- EXERCISE BRIEF -
Find every line in the material that contains the word "series" and copy each one out in full.

*** Block opens ***

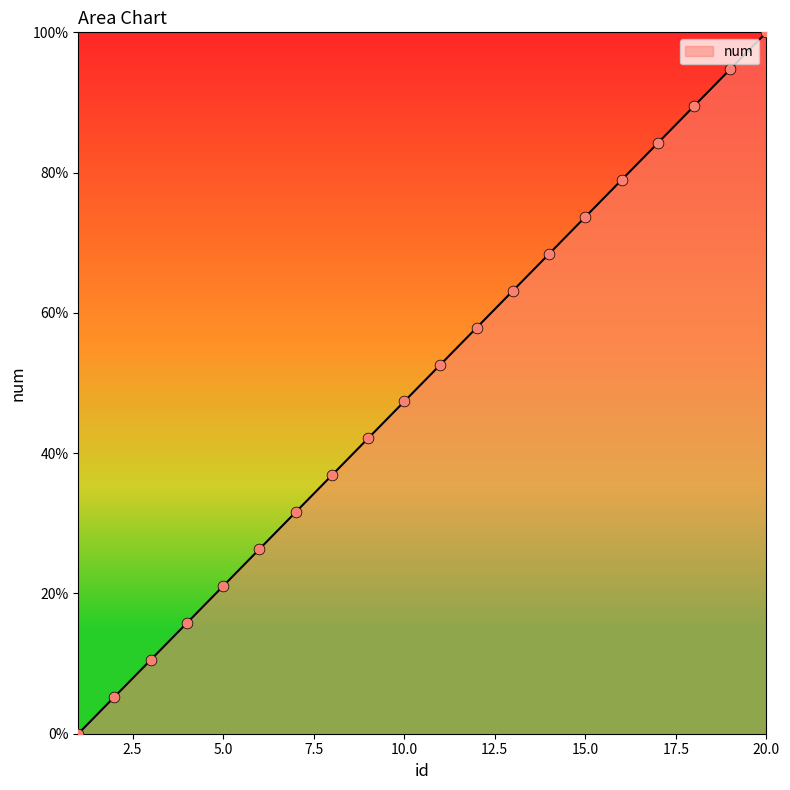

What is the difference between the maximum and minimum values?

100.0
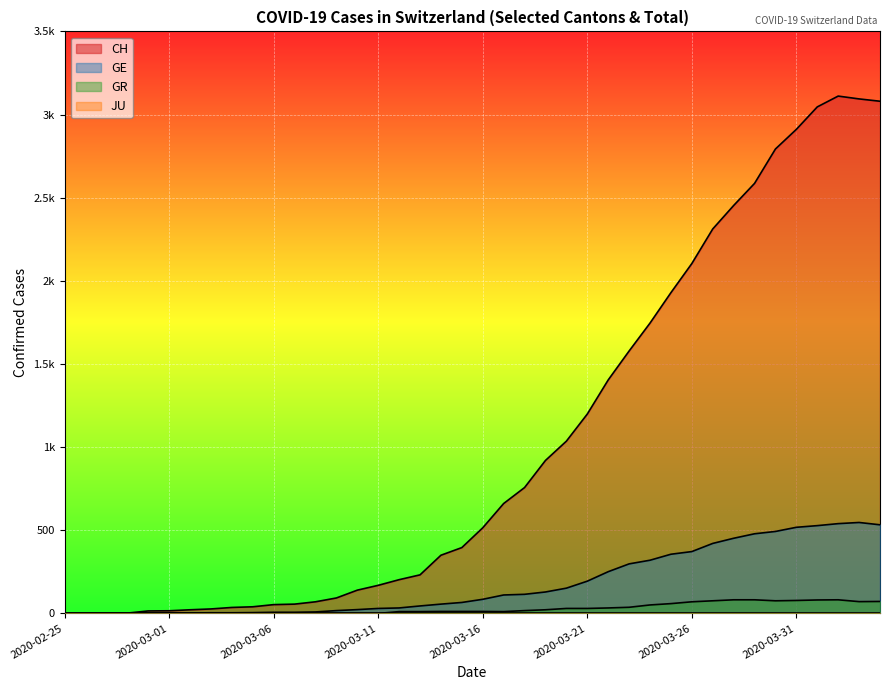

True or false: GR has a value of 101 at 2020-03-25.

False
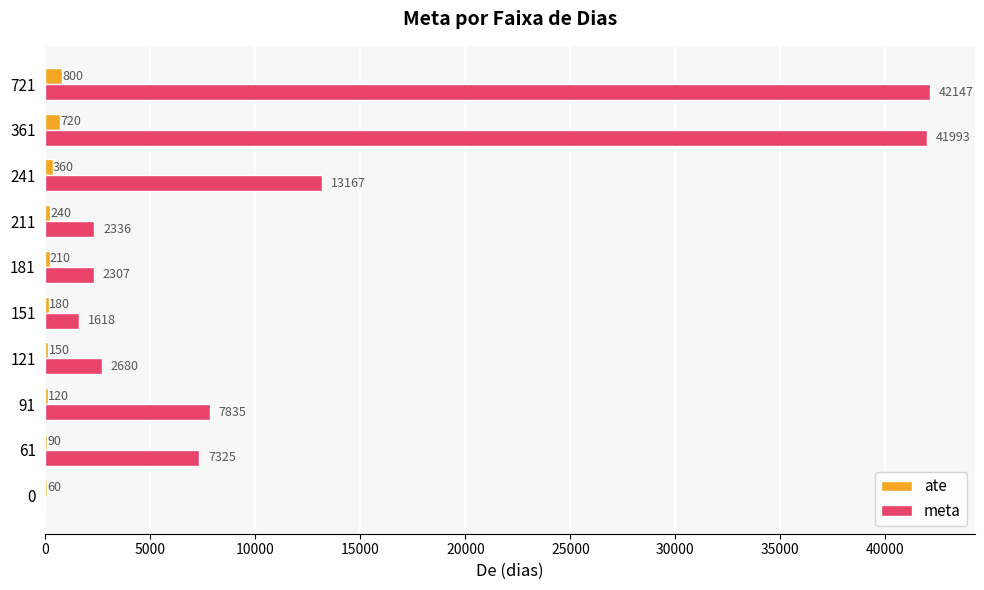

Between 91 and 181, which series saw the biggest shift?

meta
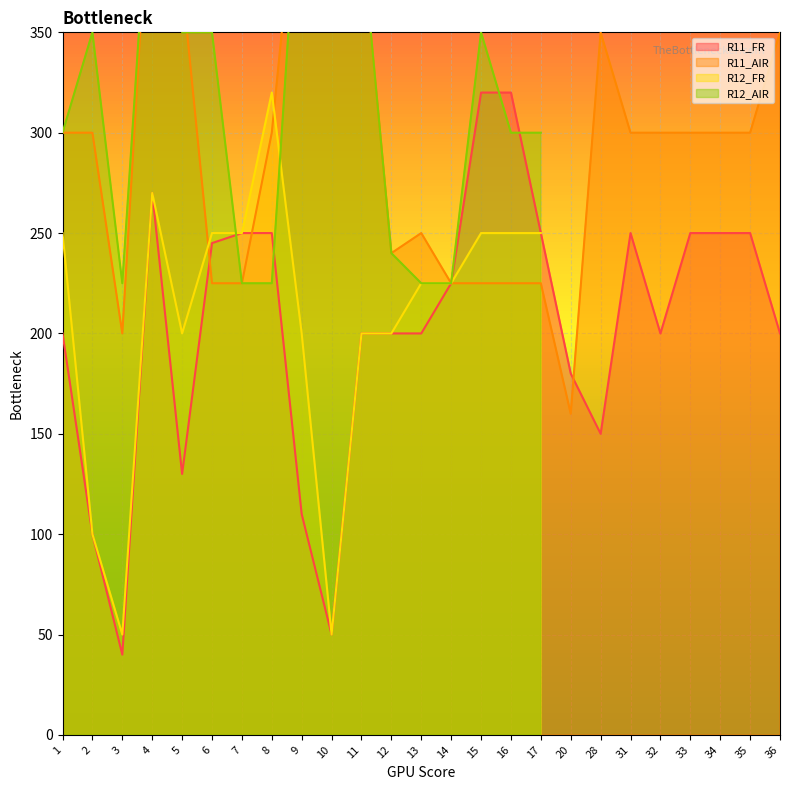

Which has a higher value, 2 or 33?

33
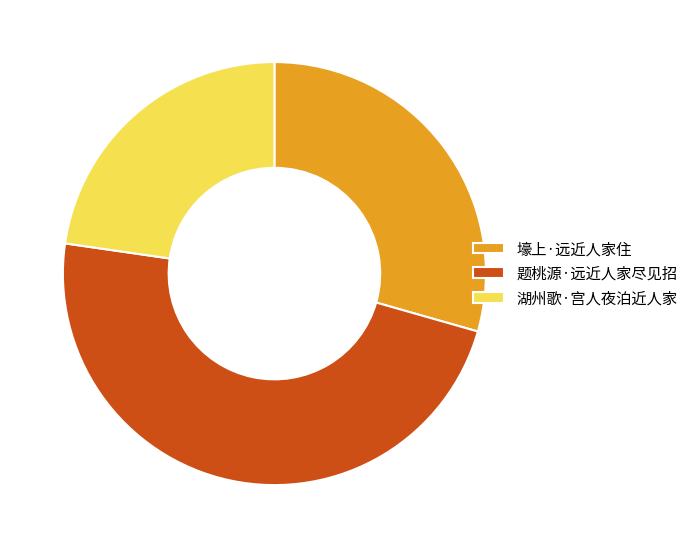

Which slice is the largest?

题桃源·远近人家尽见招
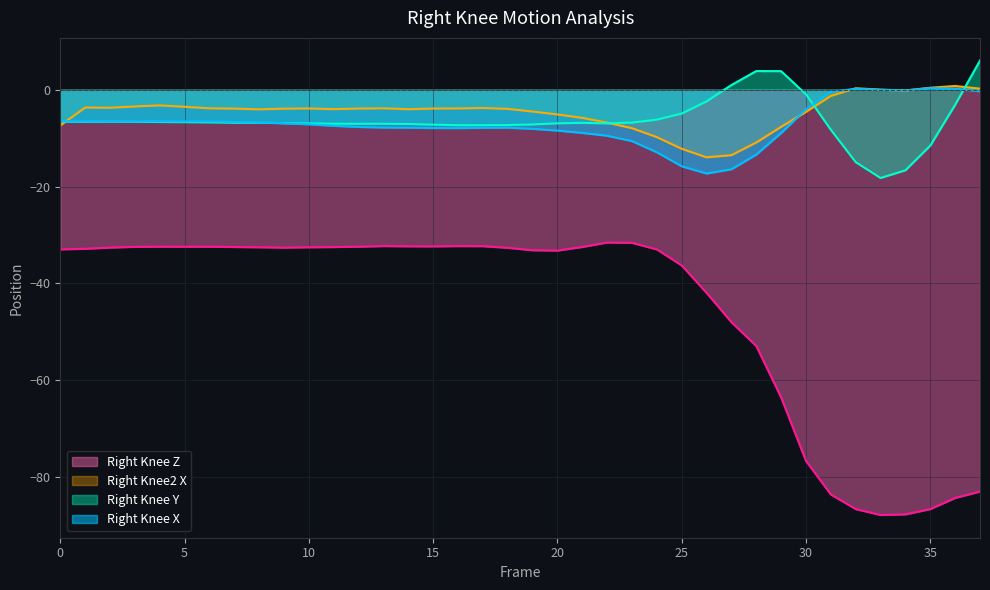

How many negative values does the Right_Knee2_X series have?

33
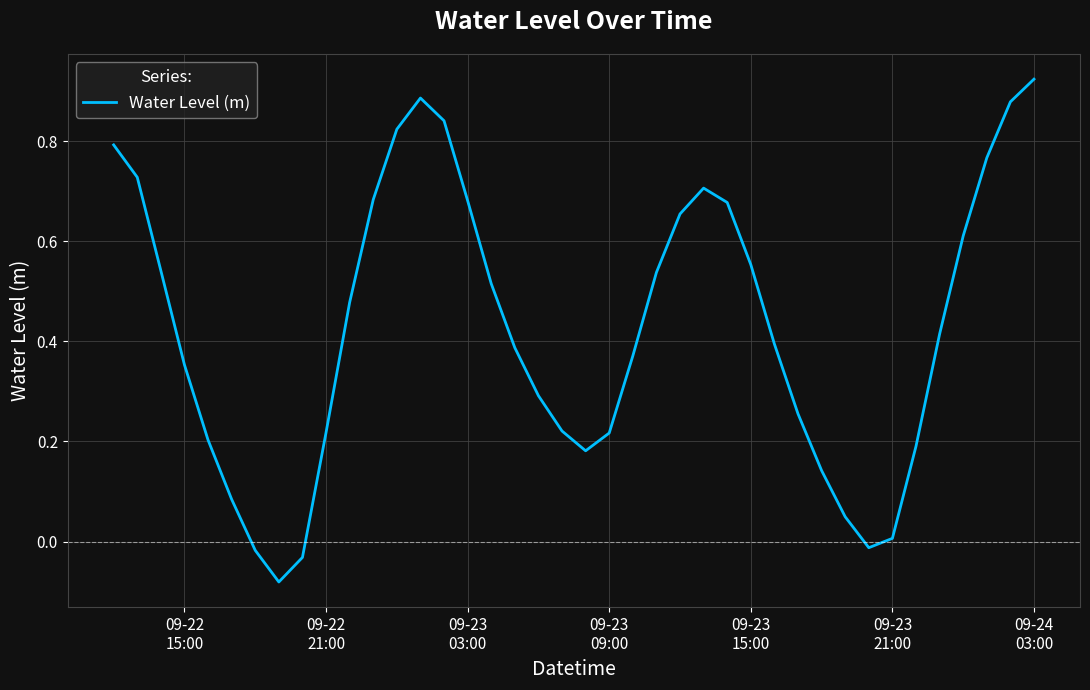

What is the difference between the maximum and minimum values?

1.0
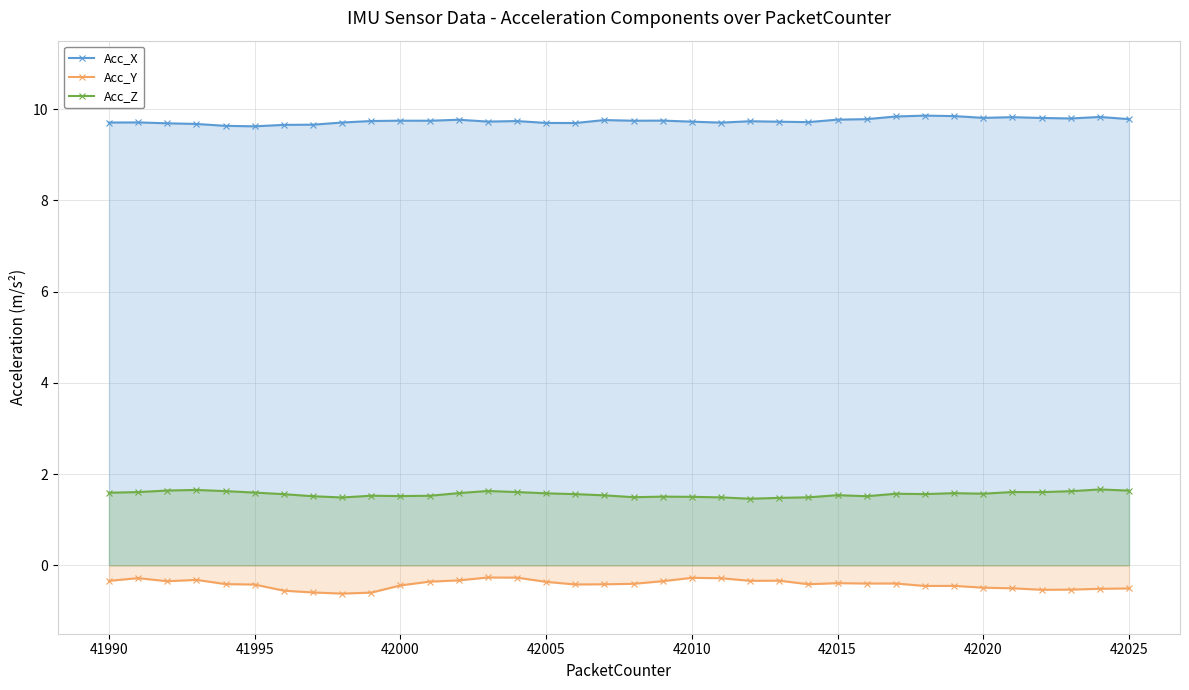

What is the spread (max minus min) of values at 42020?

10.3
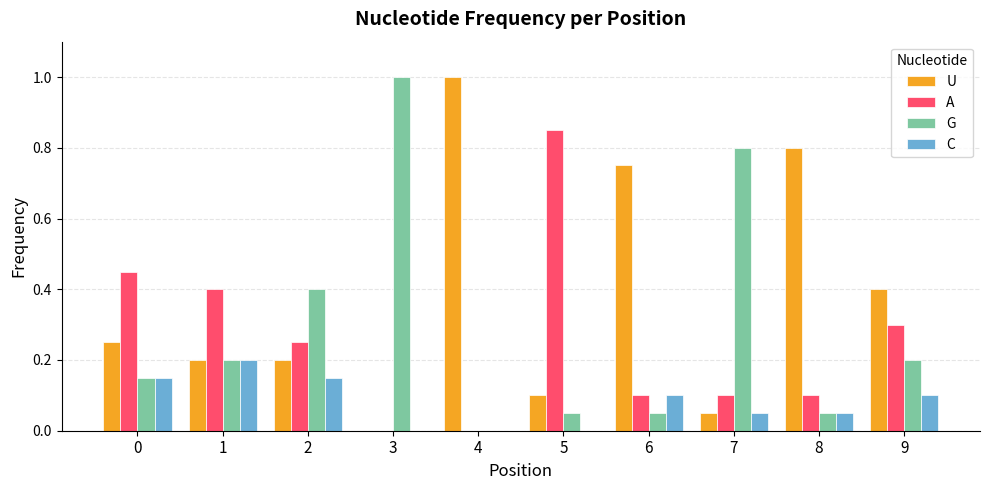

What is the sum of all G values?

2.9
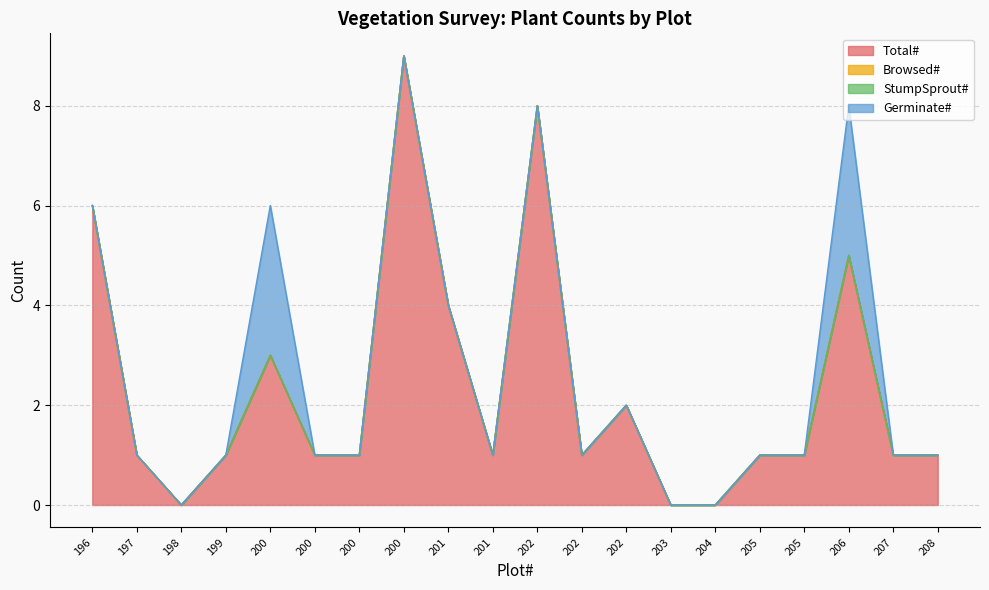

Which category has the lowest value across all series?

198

*** Block closes ***

- ANSWER TO THIS PROBLEM -
Between 91 and 181, which series saw the biggest shift?
How many negative values does the Right_Knee2_X series have?
Which category has the lowest value across all series?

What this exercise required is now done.